Question posée en séance publique le 04/03/2020

M. Julien Bargeton. Ma question s'adresse également à M. le ministre de l'Europe et des affaires étrangères.

L'Europe est aujourd'hui confrontée de plein fouet à une réaction en chaîne qui a commencé à Idlib, en Syrie, en passant par Ankara et Moscou, pour arriver à Lesbos. Depuis plusieurs jours, près de 13 000 réfugiés venus de Turquie traversent la Méditerranée en direction de la Grèce.

Cette crise est un nouveau test pour l'Union européenne. « Nous n'avons plus l'audace d'exister », nous alerte Bernard Guetta, notre collègue au Parlement européen, dans une récente tribune. Et de continuer : « L'inaction aussi a un prix… »

Cette crise défie à la fois l'espace et le temps. L'espace, car le Levant est devenu une épreuve de vérité pour l'Europe. Le temps, car la crise des réfugiés de 2015 n'a jamais été résolue. La solidarité entre États européens a été mise à mal, le mécanisme de répartition des migrants est resté lettre morte et, aujourd'hui, la stratégie européenne de gestion migratoire avec la Turquie se solde par un échec.

Il est toujours choquant de transformer des femmes, des enfants et des hommes en instruments de politique internationale. Nous le savons depuis Kant, l'être humain doit être toujours une fin en soi, jamais un moyen.

Il y va de la responsabilité du président Erdogan, militairement bloqué au nord de la Syrie, où est stationnée l'armée turque depuis l'offensive qu'il avait lui-même lancée il y a quelques mois, et que nous avions tous condamnée.
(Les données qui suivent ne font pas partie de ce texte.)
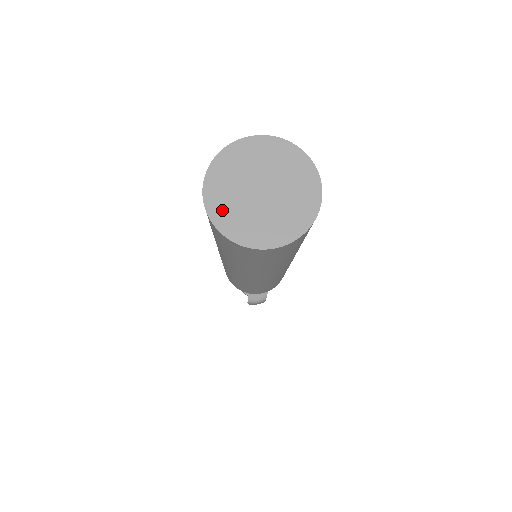
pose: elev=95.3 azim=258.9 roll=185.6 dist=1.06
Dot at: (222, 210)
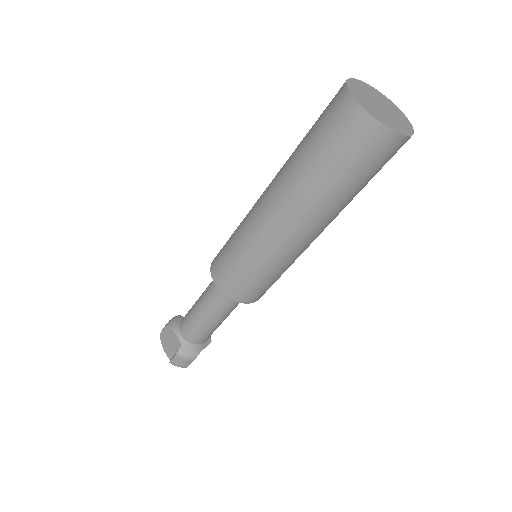
Dot at: (358, 96)
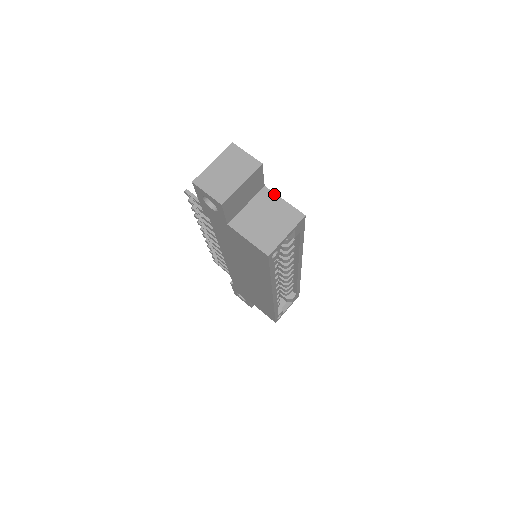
Aujourd'hui, il n'hésite pas à demander cyniquement du soutien à ses alliés européens et à l'OTAN, une demande de soutien qui s'est muée en un chantage inadmissible et inacceptable.

Le Président de la République a exprimé sa pleine solidarité avec la Grèce et la Bulgarie ; il a clairement indiqué que la France participerait aux efforts européens afin de protéger nos frontières, notamment auprès de l'agence Frontex.

Ce matin, un conseil des ministres de l'intérieur de l'Union européenne s'est tenu pour faire le point sur la situation.

Monsieur le ministre, pouvez-vous nous informer de l'état d'esprit européen face à cette crise inédite et rappeler la position de notre diplomatie ?

Albert Camus le disait : « Je me révolte, donc nous sommes. » Il est temps que l'Europe se lève et se révolte face à cette crise migratoire. (Applaudissements sur les travées du groupe LaREM. – M. Bernard Lalande applaudit également.)


Réponse du Ministère de l'Europe et des affaires étrangères publiée le 05/03/2020

Réponse apportée en séance publique le 04/03/2020

M. le président. La parole est à M. le ministre de l'Europe et des affaires étrangères.

M. Jean-Yves Le Drian, ministre de l'Europe et des affaires étrangères. Monsieur le sénateur, je l'ai dit il y a un instant et je le répète avec force : dans cette affaire, la France est totalement solidaire de la Grèce. Elle l'est, d'abord, pour des raisons humanitaires, et, ensuite, pour des raisons politiques. Ce qui se passe en Grèce nous concerne tous, puisque nous appartenons ensemble à l'espace Schengen.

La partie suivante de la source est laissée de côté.